For their exhibition at Cody Gallery, Goldschmied & Chiari present nine works including a new series of their iconic Untitled Views. First developed in 2014, Goldschmied & Chiari devised a secret—almost alchemical—technique involving colored smoke-bombs whose elaborate billows the artists capture on film and then transfer the images onto glass and mirrors. When observers stand in front of these works, their own reflections mingle with the exhibition’s lights, shadows, and images of smoke to become a dynamic part of the artwork. The ever-changing interplay of light, objects, and viewers’ reflections yields a multiplicity of images and meanings—too many for any one title to encompass. Furthermore, the initials of Untitled Views suggest solar UV rays, which can be insidious: invisible to the eye, and yet dangerous. Again, the artists play with hidden meanings—a pleasing surface (or smokescreen) can veil a barbed truth or connotation.

Speaking about their partnership, Goldschmied & Chiari said, “Each is the mirror of the other in the realization of the final work: there is a continuous dialogue, a recurring conversation. Our use of the mirror is a reflection of this—so to speak—with a strong link to the concept of time. Throughout our process, the changes that occur in our ideas and work are continuous and forward-moving.”

In dialogue with the six Untitled Views are three new Murano glass vases sculptures, called Magnifica, which gives the exhibition its evocative name. The word “Magnifica” (magnificent) is deliberately used by the artists in its Italian (and feminine) form.
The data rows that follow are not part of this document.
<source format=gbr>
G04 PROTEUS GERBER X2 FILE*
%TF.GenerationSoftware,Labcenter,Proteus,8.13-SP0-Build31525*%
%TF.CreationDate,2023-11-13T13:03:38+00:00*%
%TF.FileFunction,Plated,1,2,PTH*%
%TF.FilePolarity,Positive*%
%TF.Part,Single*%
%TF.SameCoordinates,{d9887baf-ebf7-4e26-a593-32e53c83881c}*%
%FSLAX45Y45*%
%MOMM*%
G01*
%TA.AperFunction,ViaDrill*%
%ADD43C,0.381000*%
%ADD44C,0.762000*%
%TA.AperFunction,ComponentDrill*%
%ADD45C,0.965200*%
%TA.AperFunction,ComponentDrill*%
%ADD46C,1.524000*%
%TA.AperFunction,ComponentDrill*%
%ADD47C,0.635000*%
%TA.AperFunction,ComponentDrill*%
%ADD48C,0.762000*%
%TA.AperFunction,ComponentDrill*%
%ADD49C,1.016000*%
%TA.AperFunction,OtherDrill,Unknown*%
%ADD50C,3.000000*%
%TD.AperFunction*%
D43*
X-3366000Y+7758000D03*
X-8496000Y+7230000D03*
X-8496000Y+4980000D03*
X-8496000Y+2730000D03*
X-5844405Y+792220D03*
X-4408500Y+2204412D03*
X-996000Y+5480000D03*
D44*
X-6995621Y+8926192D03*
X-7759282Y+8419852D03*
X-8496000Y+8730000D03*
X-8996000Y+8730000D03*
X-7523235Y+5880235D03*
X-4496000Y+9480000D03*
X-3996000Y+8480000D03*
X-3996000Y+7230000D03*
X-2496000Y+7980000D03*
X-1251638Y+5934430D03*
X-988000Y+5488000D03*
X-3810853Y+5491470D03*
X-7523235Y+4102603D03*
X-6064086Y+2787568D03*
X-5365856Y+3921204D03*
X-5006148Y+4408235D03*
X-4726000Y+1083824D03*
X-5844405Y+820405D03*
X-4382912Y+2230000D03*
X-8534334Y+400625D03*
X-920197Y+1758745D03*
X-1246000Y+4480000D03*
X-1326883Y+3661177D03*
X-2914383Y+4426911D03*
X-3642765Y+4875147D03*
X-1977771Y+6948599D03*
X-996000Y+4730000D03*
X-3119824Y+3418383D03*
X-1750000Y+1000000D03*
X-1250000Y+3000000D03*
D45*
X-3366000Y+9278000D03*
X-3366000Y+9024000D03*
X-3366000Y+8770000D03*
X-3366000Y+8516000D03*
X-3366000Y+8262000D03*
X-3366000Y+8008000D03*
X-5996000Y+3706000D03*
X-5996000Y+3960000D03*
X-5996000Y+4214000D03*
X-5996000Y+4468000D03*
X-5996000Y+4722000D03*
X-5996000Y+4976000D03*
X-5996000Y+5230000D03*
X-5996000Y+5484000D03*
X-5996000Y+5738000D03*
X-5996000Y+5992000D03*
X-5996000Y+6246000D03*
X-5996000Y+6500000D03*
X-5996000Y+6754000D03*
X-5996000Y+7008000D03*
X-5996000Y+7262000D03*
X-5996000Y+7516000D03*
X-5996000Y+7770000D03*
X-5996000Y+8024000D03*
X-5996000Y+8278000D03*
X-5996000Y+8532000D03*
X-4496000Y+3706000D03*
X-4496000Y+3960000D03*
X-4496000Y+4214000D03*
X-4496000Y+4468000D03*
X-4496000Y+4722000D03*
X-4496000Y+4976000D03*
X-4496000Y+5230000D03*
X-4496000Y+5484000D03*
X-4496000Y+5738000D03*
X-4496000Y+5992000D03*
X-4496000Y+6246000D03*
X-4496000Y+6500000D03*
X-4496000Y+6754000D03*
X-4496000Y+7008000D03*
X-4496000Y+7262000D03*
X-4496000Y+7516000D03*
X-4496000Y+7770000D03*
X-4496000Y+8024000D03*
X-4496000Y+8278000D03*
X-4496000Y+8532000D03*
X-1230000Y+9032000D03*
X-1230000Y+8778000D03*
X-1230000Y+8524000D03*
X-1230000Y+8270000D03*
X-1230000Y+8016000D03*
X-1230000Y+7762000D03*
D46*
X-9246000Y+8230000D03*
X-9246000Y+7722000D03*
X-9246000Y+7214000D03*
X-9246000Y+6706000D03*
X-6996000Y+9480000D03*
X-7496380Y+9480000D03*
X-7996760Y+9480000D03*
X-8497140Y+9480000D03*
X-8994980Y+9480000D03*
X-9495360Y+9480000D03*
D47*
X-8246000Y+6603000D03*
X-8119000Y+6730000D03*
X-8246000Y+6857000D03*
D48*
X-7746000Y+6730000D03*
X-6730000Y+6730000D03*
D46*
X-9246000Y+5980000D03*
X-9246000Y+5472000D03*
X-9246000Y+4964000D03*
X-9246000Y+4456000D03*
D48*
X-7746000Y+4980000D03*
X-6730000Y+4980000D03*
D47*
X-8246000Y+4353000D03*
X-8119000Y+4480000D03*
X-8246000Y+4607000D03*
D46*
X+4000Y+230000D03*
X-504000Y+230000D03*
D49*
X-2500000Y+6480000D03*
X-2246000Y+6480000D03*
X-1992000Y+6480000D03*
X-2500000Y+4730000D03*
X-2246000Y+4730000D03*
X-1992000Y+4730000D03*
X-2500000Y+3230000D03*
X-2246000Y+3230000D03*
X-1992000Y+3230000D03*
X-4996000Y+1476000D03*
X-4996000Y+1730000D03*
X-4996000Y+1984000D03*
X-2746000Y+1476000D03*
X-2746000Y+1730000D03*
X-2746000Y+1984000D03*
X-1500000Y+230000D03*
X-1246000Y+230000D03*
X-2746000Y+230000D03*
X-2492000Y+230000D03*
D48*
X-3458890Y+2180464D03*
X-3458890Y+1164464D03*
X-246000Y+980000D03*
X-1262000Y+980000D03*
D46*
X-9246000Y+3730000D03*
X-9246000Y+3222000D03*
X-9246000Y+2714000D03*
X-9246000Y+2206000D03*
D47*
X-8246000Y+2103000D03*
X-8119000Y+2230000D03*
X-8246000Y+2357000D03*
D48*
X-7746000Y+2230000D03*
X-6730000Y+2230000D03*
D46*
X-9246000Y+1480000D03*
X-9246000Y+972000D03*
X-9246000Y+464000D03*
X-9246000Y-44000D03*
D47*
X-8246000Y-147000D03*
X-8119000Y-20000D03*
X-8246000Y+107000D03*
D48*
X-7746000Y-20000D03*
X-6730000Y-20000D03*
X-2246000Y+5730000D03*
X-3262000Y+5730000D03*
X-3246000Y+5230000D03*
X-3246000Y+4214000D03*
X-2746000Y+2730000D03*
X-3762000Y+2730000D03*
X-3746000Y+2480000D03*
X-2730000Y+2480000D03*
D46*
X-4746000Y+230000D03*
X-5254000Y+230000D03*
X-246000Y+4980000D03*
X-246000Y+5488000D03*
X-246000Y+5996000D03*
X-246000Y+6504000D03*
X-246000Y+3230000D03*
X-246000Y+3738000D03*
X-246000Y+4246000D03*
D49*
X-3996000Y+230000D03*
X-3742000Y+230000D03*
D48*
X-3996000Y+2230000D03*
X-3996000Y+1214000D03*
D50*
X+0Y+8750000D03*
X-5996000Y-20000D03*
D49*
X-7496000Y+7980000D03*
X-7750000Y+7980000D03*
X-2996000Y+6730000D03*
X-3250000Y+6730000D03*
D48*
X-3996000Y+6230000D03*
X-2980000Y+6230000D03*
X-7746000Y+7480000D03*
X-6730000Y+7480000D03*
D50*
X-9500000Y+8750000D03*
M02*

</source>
It was inspired by the ancient “Hymn to Isis,” the Egyptian goddess of life and magic and the divine embodiment of femininity. The last sentence of the hymn describes her as magnificent (“For I am the shameful and the magnificent one”), an adjective that conveys strength, power, and a positive force: all recurrent themes for Goldschmied & Chiari.

The anthropomorphic shapes of the Magnifica vases are sensual and dangerous—drawing inspiration from carnivorous Nepenthes and Sarracenia (pitcher plants) in deep reds and purples, and from lipstick kisses on napkins in bold pinks. The artists worked with craftsmen from the Italian island of Murano to create these vases, a process which involved breathing and blowing; thus, a human mouth has created a mouth-like vase, which conceptually blows the colored smoke integral to the Untitled Views—adding a further dimension to the interplay between the exhibition space and the reflecting mirrors.
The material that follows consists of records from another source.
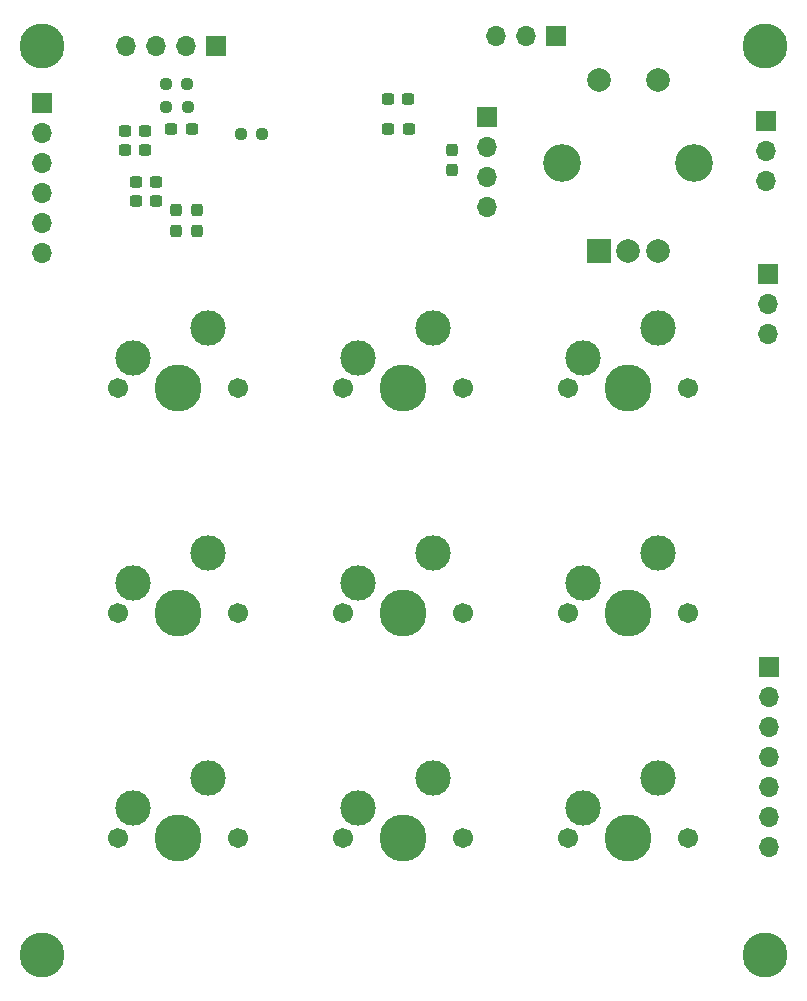
<source format=gts>
%TF.GenerationSoftware,KiCad,Pcbnew,(6.0.0)*%
%TF.CreationDate,2023-01-01T12:45:23-08:00*%
%TF.ProjectId,keyboard_eval,6b657962-6f61-4726-945f-6576616c2e6b,rev?*%
%TF.SameCoordinates,Original*%
%TF.FileFunction,Soldermask,Top*%
%TF.FilePolarity,Negative*%
%FSLAX46Y46*%
G04 Gerber Fmt 4.6, Leading zero omitted, Abs format (unit mm)*
G04 Created by KiCad (PCBNEW (6.0.0)) date 2023-01-01 12:45:23*
%MOMM*%
%LPD*%
G01*
G04 APERTURE LIST*
G04 Aperture macros list*
%AMRoundRect*
0 Rectangle with rounded corners*
0 $1 Rounding radius*
0 $2 $3 $4 $5 $6 $7 $8 $9 X,Y pos of 4 corners*
0 Add a 4 corners polygon primitive as box body*
4,1,4,$2,$3,$4,$5,$6,$7,$8,$9,$2,$3,0*
0 Add four circle primitives for the rounded corners*
1,1,$1+$1,$2,$3*
1,1,$1+$1,$4,$5*
1,1,$1+$1,$6,$7*
1,1,$1+$1,$8,$9*
0 Add four rect primitives between the rounded corners*
20,1,$1+$1,$2,$3,$4,$5,0*
20,1,$1+$1,$4,$5,$6,$7,0*
20,1,$1+$1,$6,$7,$8,$9,0*
20,1,$1+$1,$8,$9,$2,$3,0*%
G04 Aperture macros list end*
%ADD10RoundRect,0.237500X0.250000X0.237500X-0.250000X0.237500X-0.250000X-0.237500X0.250000X-0.237500X0*%
%ADD11C,3.000000*%
%ADD12C,1.701800*%
%ADD13C,3.987800*%
%ADD14C,2.600000*%
%ADD15C,3.800000*%
%ADD16RoundRect,0.237500X0.237500X-0.300000X0.237500X0.300000X-0.237500X0.300000X-0.237500X-0.300000X0*%
%ADD17RoundRect,0.237500X-0.300000X-0.237500X0.300000X-0.237500X0.300000X0.237500X-0.300000X0.237500X0*%
%ADD18R,1.700000X1.700000*%
%ADD19O,1.700000X1.700000*%
%ADD20RoundRect,0.237500X0.300000X0.237500X-0.300000X0.237500X-0.300000X-0.237500X0.300000X-0.237500X0*%
%ADD21RoundRect,0.237500X-0.237500X0.300000X-0.237500X-0.300000X0.237500X-0.300000X0.237500X0.300000X0*%
%ADD22R,2.000000X2.000000*%
%ADD23C,2.000000*%
%ADD24C,3.200000*%
G04 APERTURE END LIST*
D10*
%TO.C,R2*%
X50812500Y-26200000D03*
X48987500Y-26200000D03*
%TD*%
D11*
%TO.C,MX6*%
X90640000Y-63970000D03*
D12*
X83020000Y-69050000D03*
D13*
X88100000Y-69050000D03*
D11*
X84290000Y-66510000D03*
D12*
X93180000Y-69050000D03*
%TD*%
D11*
%TO.C,MX8*%
X71590000Y-83020000D03*
X65240000Y-85560000D03*
D12*
X74130000Y-88100000D03*
D13*
X69050000Y-88100000D03*
D12*
X63970000Y-88100000D03*
%TD*%
D13*
%TO.C,MX7*%
X50000000Y-88100000D03*
D12*
X44920000Y-88100000D03*
D11*
X52540000Y-83020000D03*
D12*
X55080000Y-88100000D03*
D11*
X46190000Y-85560000D03*
%TD*%
D14*
%TO.C,H3*%
X38450000Y-98000000D03*
D15*
X38450000Y-98000000D03*
%TD*%
D16*
%TO.C,C10*%
X51600000Y-36687500D03*
X51600000Y-34962500D03*
%TD*%
D15*
%TO.C,H2*%
X38450000Y-21050000D03*
D14*
X38450000Y-21050000D03*
%TD*%
D17*
%TO.C,C7*%
X46437500Y-34200000D03*
X48162500Y-34200000D03*
%TD*%
D10*
%TO.C,R1*%
X50762500Y-24250000D03*
X48937500Y-24250000D03*
%TD*%
D18*
%TO.C,J3*%
X53200000Y-21100000D03*
D19*
X50660000Y-21100000D03*
X48120000Y-21100000D03*
X45580000Y-21100000D03*
%TD*%
D18*
%TO.C,J6*%
X99950000Y-40375000D03*
D19*
X99950000Y-42915000D03*
X99950000Y-45455000D03*
%TD*%
D17*
%TO.C,C6*%
X67787500Y-28100000D03*
X69512500Y-28100000D03*
%TD*%
D18*
%TO.C,J1*%
X99800000Y-27425000D03*
D19*
X99800000Y-29965000D03*
X99800000Y-32505000D03*
%TD*%
D18*
%TO.C,J2*%
X76150000Y-27100000D03*
D19*
X76150000Y-29640000D03*
X76150000Y-32180000D03*
X76150000Y-34720000D03*
%TD*%
D13*
%TO.C,MX5*%
X69050000Y-69050000D03*
D11*
X71590000Y-63970000D03*
X65240000Y-66510000D03*
D12*
X63970000Y-69050000D03*
X74130000Y-69050000D03*
%TD*%
D18*
%TO.C,J5*%
X81975000Y-20250000D03*
D19*
X79435000Y-20250000D03*
X76895000Y-20250000D03*
%TD*%
D10*
%TO.C,R4*%
X57112500Y-28500000D03*
X55287500Y-28500000D03*
%TD*%
D11*
%TO.C,MX4*%
X52540000Y-63970000D03*
D12*
X44920000Y-69050000D03*
X55080000Y-69050000D03*
D13*
X50000000Y-69050000D03*
D11*
X46190000Y-66510000D03*
%TD*%
D14*
%TO.C,H1*%
X99700000Y-98000000D03*
D15*
X99700000Y-98000000D03*
%TD*%
D13*
%TO.C,MX2*%
X69050000Y-50000000D03*
D11*
X65240000Y-47460000D03*
D12*
X74130000Y-50000000D03*
D11*
X71590000Y-44920000D03*
D12*
X63970000Y-50000000D03*
%TD*%
D16*
%TO.C,C9*%
X49825000Y-36687500D03*
X49825000Y-34962500D03*
%TD*%
D18*
%TO.C,J4*%
X100050000Y-73600000D03*
D19*
X100050000Y-76140000D03*
X100050000Y-78680000D03*
X100050000Y-81220000D03*
X100050000Y-83760000D03*
X100050000Y-86300000D03*
X100050000Y-88840000D03*
%TD*%
D17*
%TO.C,C2*%
X49437500Y-28100000D03*
X51162500Y-28100000D03*
%TD*%
%TO.C,C8*%
X46437500Y-32575000D03*
X48162500Y-32575000D03*
%TD*%
D13*
%TO.C,MX1*%
X50000000Y-50000000D03*
D11*
X46190000Y-47460000D03*
D12*
X55080000Y-50000000D03*
X44920000Y-50000000D03*
D11*
X52540000Y-44920000D03*
%TD*%
%TO.C,MX9*%
X90640000Y-83020000D03*
D12*
X93180000Y-88100000D03*
D11*
X84290000Y-85560000D03*
D13*
X88100000Y-88100000D03*
D12*
X83020000Y-88100000D03*
%TD*%
D20*
%TO.C,C5*%
X69462500Y-25510000D03*
X67737500Y-25510000D03*
%TD*%
%TO.C,C4*%
X47212500Y-29900000D03*
X45487500Y-29900000D03*
%TD*%
D18*
%TO.C,J7*%
X38450000Y-25850000D03*
D19*
X38450000Y-28390000D03*
X38450000Y-30930000D03*
X38450000Y-33470000D03*
X38450000Y-36010000D03*
X38450000Y-38550000D03*
%TD*%
D21*
%TO.C,C1*%
X73200000Y-29837500D03*
X73200000Y-31562500D03*
%TD*%
D20*
%TO.C,C3*%
X47212500Y-28250000D03*
X45487500Y-28250000D03*
%TD*%
D13*
%TO.C,MX3*%
X88100000Y-50000000D03*
D11*
X84290000Y-47460000D03*
X90640000Y-44920000D03*
D12*
X83020000Y-50000000D03*
X93180000Y-50000000D03*
%TD*%
D15*
%TO.C,H4*%
X99700000Y-21050000D03*
D14*
X99700000Y-21050000D03*
%TD*%
D22*
%TO.C,SW1*%
X85600000Y-38450000D03*
D23*
X90600000Y-38450000D03*
X88100000Y-38450000D03*
D24*
X93700000Y-30950000D03*
X82500000Y-30950000D03*
D23*
X90600000Y-23950000D03*
X85600000Y-23950000D03*
%TD*%
M02*

</source>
“Goldschmied & Chiari’s Magnifica poses trenchant questions about feminine identity, power, modern life, and the interplay of these forces and others with the natural world. These intersections open rich dialogues across many areas of study, addressing some of the most pressing issues of our society today,” said Cody Gallery director Caitlin Berry. “In the spirit of collaboration and creativity, we enthusiastically welcome to Marymount University the rich artistic practice of Goldschmied & Chiari, and look forward to sharing Magnifica with our community and beyond.”

Milan-based artists Sara Goldschmied (b.1975, Arzignano) and Eleonora Chiari (b.1971, Rome) have been working together as the artist-duo Goldschmied & Chiari since 2001. Sara and Eleonora met in the late 1990s through a shared interest in photography and feminism activism, which soon led to joint art projects and a remarkable two-decade long partnership. They have earned widespread respect and recognition, both in Italy and internationally, through their innovative use of photography, video, performance, and installations. Much of their work draws conceptually from philosophy, social studies, and their historical Italian background. Their dynamic of working as a duo fundamentally impacts their approach to every project. They state that their most essential tool “ our relationship as an artist duo because it feeds our art practice, for example, so that we see multiple sides of one issue.”